Interesting Conflicts Cleared — Expert Malpractice Opinions from Partners, Independent Contractor Clash

Appeals Court Revives Legal Malpractice Suit, OK’s Same-Firm Lawyer’s Expert Affidavit” —

  • “Ruling in a case of first impression, the Georgia Court of Appeals revived a legal malpractice lawsuit after finding the trial judge improperly dismissed it simply because the expert affidavit supporting the complaint was written by an attorney who also was a law partner of the filing attorney. The defendants had argued there was an “inherent conflict” in allowing the affidavit, but the Court of Appeals said the lawyer who wrote it met all the requirements of the law.”
  • “Far from creating a conflict with the client’s interests, the lawyer’s affidavit actually ‘serves to advance those interests,’ wrote Presiding Judge Anne Elizabeth Barnes, with the concurrence of Judges Elizabeth Gobeil and John Pipkin III on Friday.”
  • “Plaintiffs attorney William Ney of Ney Rhein said of the ruling, ‘It just confirms what the ethics rules are: That members of the same firm can provide pretrial affidavits on behalf of each other’s clients and still comply with [the statute].'”

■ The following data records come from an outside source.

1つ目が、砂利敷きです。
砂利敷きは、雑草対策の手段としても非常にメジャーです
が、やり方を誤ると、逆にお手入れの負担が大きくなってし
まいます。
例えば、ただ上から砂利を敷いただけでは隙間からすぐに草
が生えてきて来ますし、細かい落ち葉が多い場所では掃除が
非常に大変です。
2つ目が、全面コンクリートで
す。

May 2020 Independent Contractor Misclassification and Compliance Law News Update” —

  • “The new complaint filed in federal court in Pennsylvania alleges that the drivers and other personnel making deliveries for the ISP are actually employed by FedEx through intermediary employers – the ISPs – to perform delivery services for FedEx and that FedEx is the joint employer of the drivers along with the ISP companies. Because the drivers’ counsel, Lichten & Liss-Riordan, P.C., also represent a group of ISPs claiming that they are employees who have been misclassified as ICs by FedEx, the company brought a motion to disqualify the law firm.”

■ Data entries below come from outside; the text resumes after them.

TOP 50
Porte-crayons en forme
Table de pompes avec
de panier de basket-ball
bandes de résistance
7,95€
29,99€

  • “FedEx argued that the law firm’s representation of the drivers in this case against the company and its representation of a class of ISPs against FedEx in another pending federal court case has created a conflict of interest for the law firm under the applicable Rules of Professional Conduct because the new lawsuit asserts that FedEx is a joint employer with the ISPs of the drivers and helpers.”

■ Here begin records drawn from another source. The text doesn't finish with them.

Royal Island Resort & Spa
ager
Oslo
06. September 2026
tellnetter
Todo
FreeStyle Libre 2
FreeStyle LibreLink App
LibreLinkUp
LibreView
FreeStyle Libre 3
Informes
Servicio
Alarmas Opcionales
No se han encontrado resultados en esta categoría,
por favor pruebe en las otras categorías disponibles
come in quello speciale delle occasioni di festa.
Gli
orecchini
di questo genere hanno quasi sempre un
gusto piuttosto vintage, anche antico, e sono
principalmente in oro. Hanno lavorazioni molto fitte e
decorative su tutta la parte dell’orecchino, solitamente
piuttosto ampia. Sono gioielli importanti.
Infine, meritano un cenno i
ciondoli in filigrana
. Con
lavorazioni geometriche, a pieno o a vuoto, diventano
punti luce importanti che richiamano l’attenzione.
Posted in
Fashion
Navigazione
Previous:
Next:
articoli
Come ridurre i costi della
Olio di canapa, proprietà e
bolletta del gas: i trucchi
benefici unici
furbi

  • “The Pennsylvania federal court denied FedEx’s motion to disqualify the drivers’ counsel. The court concluded that although the plaintiffs will attempt to prove that FedEx is a joint employer under the FLSA, the ISPs are not a party to the action and ‘there is no circumstance wherein this Court or a jury will be required to find that [Independent] Service Providers are Plaintiffs’ employers.'”
  • “It further found that ‘[w]hile FedEx may pursue indemnification and contract termination following the conclusion of the action, a finding of liability on FedEx’s part in no way establishes FedEx’s right to recover from [Independent] Service Providers,’ and that the court would not be required to determine whether the ISPs, who are not parties to the action, are liable for FLSA violations in order for the drivers to recover.”